JMFG – Muitas vezes, sim. As concessões feitas para o transporte de minério de ferro foram muito bem aproveitadas, porque sua logística é mais simples. Afinal, basicamente, o minério sai da mina direto para as siderúrgicas. Isso é muito diferente nos outros ciclos produtivos, são outras as logísticas. Para essas importa que exijamos contrapartidas dos vencedores das concessões para que investimentos sejam feitos ao longo do tempo, e para que haja o favorecimento da intermodalidade.
CC – Os governos que o sucederam conseguiram reverter esse quadro? O que é preciso ser feito para ter as ferrovias como um meio de transporte e logística importante?
JMFG – Os sucessivos governos não conseguiram reverter esse quadro, antes pioraram o estado das coisas. Hoje nem ferrovia pronta, acabada e entregue funciona!
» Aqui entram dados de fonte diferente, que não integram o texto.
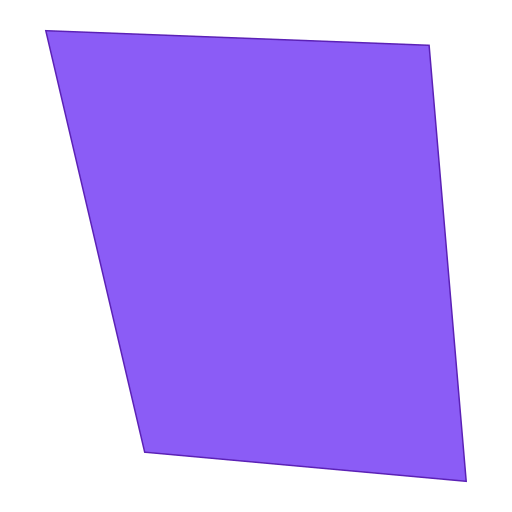 the border of Baguio
{"feature_id": "PHL-5539", "entity_name": "Baguio", "entity_type": "Highly Urbanized City", "adm_level": 1, "iso_a3": "PHL", "parent_name": "Philippines", "parent_adm1": "", "projection": "natural_earth1", "projection_center": [120.602, 16.394], "detail": "fine", "context": "isolated", "style": "filled", "palette": "violet", "viewbox_px": 512, "rotation_deg": 0, "n_neighbors": 0, "source": "natural_earth", "source_scale": "10m", "svg_char_len": 187}
<svg xmlns="http://www.w3.org/2000/svg" viewBox="0 0 512 512"><path d="M45.8,30.7L429.1,45.3L466.2,481.3L144.7,452.2L45.8,30.7Z" fill="#8b5cf6" stroke="#5b21b6" stroke-width="1.5"/></svg>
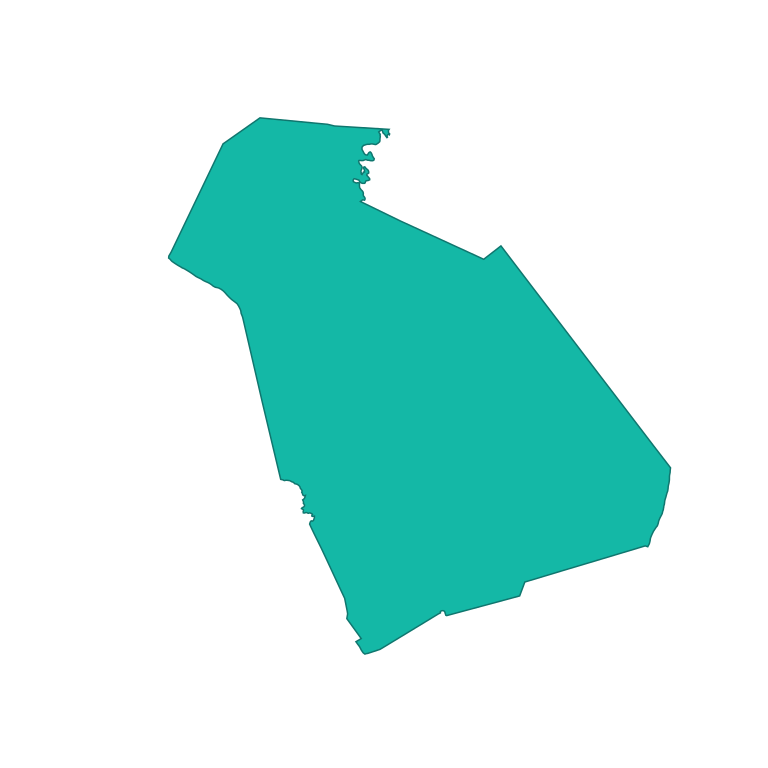 the district of Bavel, Batdâmbâng, Cambodia, rotated 143°
{"feature_id": "14789045B6741933347766", "entity_name": "Bavel", "entity_type": "district", "adm_level": 2, "iso_a3": "KHM", "parent_name": "Cambodia", "parent_adm1": "Batdâmbâng", "projection": "equal_earth", "projection_center": [102.818, 13.225], "detail": "fine", "context": "isolated", "style": "filled", "palette": "teal", "viewbox_px": 768, "rotation_deg": 143, "n_neighbors": 0, "source": "geoboundaries", "source_scale": "gbopen_adm2", "svg_char_len": 4726}
<svg xmlns="http://www.w3.org/2000/svg" viewBox="0 0 768 768"><g transform="rotate(143 384 384)"><path d="M205.6,144.6L205.9,173.0L206.3,234.4L206.5,261.4L207.0,342.9L207.2,368.6L207.5,423.9L229.3,423.6L272.9,504.5L293.0,543.9L292.1,543.9L291.8,543.9L291.4,543.9L290.3,544.0L289.7,543.4L288.9,542.5L287.8,543.1L287.4,543.7L287.1,544.7L287.2,546.3L286.7,547.7L286.1,548.2L285.6,549.0L285.2,549.9L285.1,551.1L285.4,553.1L285.3,555.4L284.4,557.0L283.8,557.8L282.8,559.1L283.1,559.8L283.6,560.4L284.3,560.8L285.0,561.1L285.7,562.0L286.7,564.0L286.2,565.1L285.6,565.6L284.3,565.9L283.6,565.1L282.9,564.2L282.0,562.9L281.3,562.0L281.6,560.8L281.6,560.0L281.3,558.7L280.9,557.8L280.2,557.0L278.6,555.9L277.7,556.2L277.2,556.6L276.5,556.9L275.8,557.0L275.0,556.5L274.0,556.0L272.5,555.7L271.9,556.6L271.9,557.6L272.0,559.1L272.1,561.2L271.2,561.9L270.5,561.7L269.2,561.7L268.8,562.3L268.3,563.1L268.0,564.2L268.3,565.8L268.6,567.0L268.6,567.8L268.6,568.8L269.2,569.4L270.2,569.0L270.5,568.3L270.8,566.9L271.1,566.2L272.0,565.0L272.9,565.6L273.8,565.1L274.5,564.9L275.5,564.5L275.8,565.1L275.4,566.1L274.8,566.8L274.6,567.6L274.0,568.2L272.9,568.8L271.8,569.5L271.0,570.5L270.7,571.8L270.9,573.0L271.0,574.3L270.9,575.5L270.1,577.2L269.6,577.6L268.8,577.2L267.9,576.3L267.3,575.8L266.6,575.3L265.9,574.9L265.3,574.8L264.6,574.6L263.4,574.2L263.0,573.5L262.6,572.8L261.9,572.2L261.0,571.3L260.5,570.6L259.8,570.0L259.1,569.4L258.3,569.0L257.3,568.9L256.2,569.8L256.2,570.9L256.0,573.1L255.7,573.8L255.3,575.2L255.1,576.6L255.3,577.6L256.1,577.9L257.2,577.8L258.2,577.4L259.6,576.9L260.2,577.5L260.9,578.4L261.1,579.8L260.9,581.3L260.7,582.4L260.4,584.6L259.0,586.4L257.9,586.6L256.6,586.9L255.9,586.5L254.2,586.0L252.8,585.3L251.5,584.3L250.0,583.6L249.0,582.9L247.6,581.4L246.9,580.5L246.2,580.1L245.1,580.0L243.6,579.9L241.6,580.1L240.7,580.9L239.8,582.1L238.5,583.4L237.7,584.3L237.4,585.3L236.7,585.7L236.7,587.3L236.5,588.5L235.5,588.5L233.5,588.5L232.8,587.6L233.2,586.4L233.7,585.0L233.3,583.3L233.3,582.1L233.4,581.3L233.4,580.4L233.4,579.0L232.7,579.0L232.4,580.1L231.9,580.6L231.1,580.8L230.1,580.8L229.8,579.8L229.0,580.3L229.2,581.2L229.0,582.1L228.2,583.4L227.6,584.0L226.7,584.3L268.2,619.8L272.8,625.4L282.9,634.6L322.9,671.2L366.8,672.6L367.9,672.7L474.5,617.5L478.8,615.7L480.2,614.2L479.7,612.2L479.7,610.9L479.5,609.5L478.9,607.6L478.1,605.3L477.0,602.4L475.9,599.9L475.3,598.2L474.2,596.4L473.0,593.5L471.7,590.2L470.8,587.6L470.0,585.0L469.4,583.0L468.5,581.1L467.8,579.8L466.8,577.8L466.0,575.5L464.9,573.3L463.6,571.1L462.7,569.2L462.0,567.1L461.5,565.0L460.5,562.8L459.6,561.8L458.3,560.3L457.1,557.7L456.3,554.9L456.0,552.7L455.8,549.5L455.4,546.4L454.9,543.4L453.9,539.9L453.0,536.6L453.2,533.7L453.8,530.5L454.3,528.7L455.6,526.4L456.4,523.4L456.8,522.2L491.8,443.5L523.9,370.0L523.3,369.3L522.3,368.1L522.0,367.3L521.5,366.7L520.3,366.2L519.4,365.5L518.5,364.6L517.4,363.5L516.9,362.4L516.5,361.4L515.9,360.6L515.5,359.9L515.3,358.1L514.4,357.1L513.6,356.0L513.3,355.0L513.0,353.8L513.0,352.8L513.3,351.7L513.6,350.9L513.5,349.4L513.6,348.3L514.3,347.4L514.9,347.0L515.0,345.9L515.3,345.1L515.6,344.0L515.1,342.8L513.8,342.3L514.6,341.7L515.7,340.9L516.9,340.4L518.7,340.4L518.9,339.4L519.2,338.4L519.6,337.8L520.2,337.3L520.2,335.4L521.0,334.4L522.3,334.1L523.7,334.5L524.9,334.1L524.3,332.9L524.0,332.1L524.6,331.3L525.4,330.7L526.0,329.6L525.1,328.8L524.2,328.5L523.5,328.2L522.8,327.4L522.4,326.4L521.8,326.1L520.7,325.7L520.3,324.9L519.7,323.9L519.6,322.9L520.4,322.7L521.1,322.0L520.6,321.1L519.9,320.7L519.1,320.3L520.0,319.2L521.1,318.4L522.2,317.6L523.6,317.5L524.5,318.5L525.9,318.2L527.7,316.9L528.5,313.4L530.0,306.0L533.0,290.2L535.5,278.3L542.5,245.6L544.4,236.5L550.1,224.7L551.4,222.3L554.9,219.0L555.4,194.4L561.5,195.1L561.6,191.7L561.6,188.9L562.3,184.9L562.4,181.8L561.8,179.8L560.1,179.2L559.3,178.7L557.6,178.1L547.0,174.5L545.2,174.3L544.5,174.2L478.4,167.6L477.4,167.3L476.6,167.3L476.0,168.3L474.6,168.3L473.9,167.9L473.2,167.4L472.7,166.8L472.6,165.3L473.2,163.9L473.5,162.9L473.8,162.1L473.3,161.3L403.2,133.1L390.7,141.1L353.0,127.2L300.7,107.8L272.8,97.5L271.3,95.3L268.3,96.7L266.5,98.1L265.4,99.1L264.2,100.3L262.9,101.2L260.5,102.6L257.4,104.2L255.7,104.8L252.9,105.8L251.1,106.2L249.1,107.5L247.0,109.3L245.7,110.1L244.1,111.0L242.4,111.8L240.9,112.5L239.8,113.1L238.7,114.0L237.6,114.9L236.7,115.4L235.5,116.6L234.9,117.1L233.9,118.2L232.6,119.1L231.5,120.2L230.5,121.3L229.3,122.4L228.0,123.3L226.9,124.1L225.4,125.3L224.5,126.0L223.3,126.9L222.1,127.6L221.2,128.4L219.9,129.7L218.8,131.0L217.5,132.2L216.1,133.3L214.7,134.7L213.8,135.6L212.5,137.3L211.3,138.8L210.4,139.7L208.9,141.0L207.0,143.2L205.6,144.6Z" fill="#14b8a6" stroke="#0f766e" stroke-width="1.5"/></g></svg>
Para mudar isso precisamos mudar a cultura rodoviarista, investir em ensino superior e técnico para melhorar a qualidade de nosso bem maior, que é o ser humano. O maior problema da ferrovia está na falta de informação. Se as pessoas tomarem consciência sobre quantas pessoas morrem nas rodovias por causa de caminhões que não eram para estar lá, quantas pessoas morrem por doenças respiratórias nas cidades por causa da fumaça do ônibus que era para ser trem, talvez só isso já fosse o bastante para reverter muito.
CC – Como o Brasil pode aumentar a capacidade de transporte por ferrovias e diminuir gargalos logísticos? É preciso ampliar a malha já existente? Quanto?
JMFG – Temos que ao menos multiplicar por cinco a nossa atual malha ferroviária, que hoje chega apenas a vergonhosos 25 mil quilômetros. Somos um país continental que merece um destino diferente. Hoje transportamos por trilhos apenas 50% da soja que exportamos pelo porto de Santos, que ainda é o maior do país. Temos que dar um basta ao absurdo de constatarmos que fica mais barato levar do porto de Santos para a China, do que de Mato Grosso ao porto de Santos. Mas fazer isso elaborando projetos, capacitando gente e empresas, atraindo capitais que venham investir e não apenas especular. É fundamental fazermos a curva, passarmos a exportar mais produtos com valor agregado que commodities. Assim talvez possamos talvez realmente sentirmos o que seja, afinal, o tal século 21.